Tone: Instructive, encouraging
Story Quality: This workbook uses different activities and metaphors (e.g., a magician, a tantruming child, a clothes dryer) to help children and their parents to understand and manage OCD. It’s not quite as engaging as some of Dawn Huebner’s other books in the “What to Do” series (it’s an earlier one–I think they’ve gotten better over time), but it’s still quite effective. Kids with certain types of OCD (more on that below) will connect with the examples and activities, and it really does a nice job demystifying and destigmatizing OCD.
Illustrations: Black-and-white watercolor illustrations to accompany the text.
Representation: Children with different skin tones, hair, and genders are portrayed in the illustrations throughout the text. A few examples include mentions of Mom or of Dad.

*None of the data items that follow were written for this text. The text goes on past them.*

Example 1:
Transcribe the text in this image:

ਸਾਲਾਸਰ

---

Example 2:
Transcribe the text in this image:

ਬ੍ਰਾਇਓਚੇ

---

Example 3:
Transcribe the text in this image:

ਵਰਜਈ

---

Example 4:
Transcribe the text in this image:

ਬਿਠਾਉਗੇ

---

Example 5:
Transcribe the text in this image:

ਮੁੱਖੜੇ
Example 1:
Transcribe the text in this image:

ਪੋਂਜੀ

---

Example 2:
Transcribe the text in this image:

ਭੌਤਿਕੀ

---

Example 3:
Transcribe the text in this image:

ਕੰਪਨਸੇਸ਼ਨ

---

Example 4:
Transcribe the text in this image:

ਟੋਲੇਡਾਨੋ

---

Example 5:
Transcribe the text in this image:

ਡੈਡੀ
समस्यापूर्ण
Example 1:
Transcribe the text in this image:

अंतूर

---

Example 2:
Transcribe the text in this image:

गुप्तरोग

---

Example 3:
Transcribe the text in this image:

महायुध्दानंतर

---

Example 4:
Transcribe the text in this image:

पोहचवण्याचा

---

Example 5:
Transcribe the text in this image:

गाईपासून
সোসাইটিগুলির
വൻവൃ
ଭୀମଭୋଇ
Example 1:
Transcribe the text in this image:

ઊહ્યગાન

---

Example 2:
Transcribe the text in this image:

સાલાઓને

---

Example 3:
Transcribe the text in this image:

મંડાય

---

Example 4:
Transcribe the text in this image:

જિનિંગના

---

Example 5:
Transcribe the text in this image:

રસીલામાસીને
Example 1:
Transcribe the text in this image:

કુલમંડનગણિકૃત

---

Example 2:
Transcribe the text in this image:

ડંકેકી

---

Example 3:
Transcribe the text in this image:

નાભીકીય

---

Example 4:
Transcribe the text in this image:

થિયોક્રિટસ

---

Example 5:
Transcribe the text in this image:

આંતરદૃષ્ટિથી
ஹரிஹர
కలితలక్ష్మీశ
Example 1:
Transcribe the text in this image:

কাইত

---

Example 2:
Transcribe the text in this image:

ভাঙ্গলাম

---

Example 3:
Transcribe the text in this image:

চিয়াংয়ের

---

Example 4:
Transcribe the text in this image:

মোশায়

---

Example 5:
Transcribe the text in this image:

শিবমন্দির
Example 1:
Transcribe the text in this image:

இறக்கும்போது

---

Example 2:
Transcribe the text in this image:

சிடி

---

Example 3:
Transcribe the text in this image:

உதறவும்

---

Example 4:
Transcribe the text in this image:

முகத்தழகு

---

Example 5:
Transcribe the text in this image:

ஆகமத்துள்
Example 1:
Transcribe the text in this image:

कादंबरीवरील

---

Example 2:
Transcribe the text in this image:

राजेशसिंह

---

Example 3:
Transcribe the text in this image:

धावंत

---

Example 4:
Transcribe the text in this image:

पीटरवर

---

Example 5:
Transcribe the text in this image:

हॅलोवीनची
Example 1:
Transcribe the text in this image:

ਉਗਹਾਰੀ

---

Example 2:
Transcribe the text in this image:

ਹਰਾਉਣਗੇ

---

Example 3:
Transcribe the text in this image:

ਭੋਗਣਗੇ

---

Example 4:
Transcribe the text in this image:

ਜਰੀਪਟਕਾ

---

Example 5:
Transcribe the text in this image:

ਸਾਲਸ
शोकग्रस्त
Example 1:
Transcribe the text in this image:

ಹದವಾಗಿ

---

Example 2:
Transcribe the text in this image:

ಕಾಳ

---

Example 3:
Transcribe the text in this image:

Psychological Practices: This book is a great introduction to Exposure and Response Prevention (ERP) , the gold-standard OCD treatment. It best addresses “not just right” OCD and OCD with clear compulsions (e.g., tapping, repeatedly changing socks, hand washing). It very briefly addresses Pure O (i.e., obsessive thoughts only) OCD, but this isn’t the best resource for supporting kids with this type of OCD. It’s also not a great choice for kids with hoarding concerns due to the initial introduction which assumes kids can sort out trash from important objects. The psychological concepts covered include: psychoeducation about OCD, including why compulsions make OCD worse, fight or flight reactions to false alarms, “the maybe game”–i.e, attempts to obtain full certainty, and the not just right feeling; an introduction to a fear hierarchy, subjective units of distress (SUDS) scale, and exposure-driven habituation; an activity to help kids identify their OCD thoughts and urges; practice “talking back” to OCD; and a toolbox for resisting compulsions (e.g., walk away, change the ritual, do the opposite).
Concerns: The field is moving away from an emphasis on habituation in ERP and towards an emphasis on inhibitory learning, including anxiety tolerance and expectancy violation s. In practice, treatment looks similar, and kids do often benefit from reassurance that their anxiety won’t last forever and will likely, in fact, decrease over time. I don’t think this is a reason not to use this book, but therapists may want to add in their own prompts to highlight kids’ ability to tolerate anxiety and any discrepancies between their feared outcome and what actually happened. Another small critique–at one point, the author mentions thinking of OCD as a “spoiled child” demanding candy at a grocery store. I don’t agree with the paradigm of children being spoiled; I prefer to think about them as being stuck with their caregivers in a pattern that isn’t working for anyone.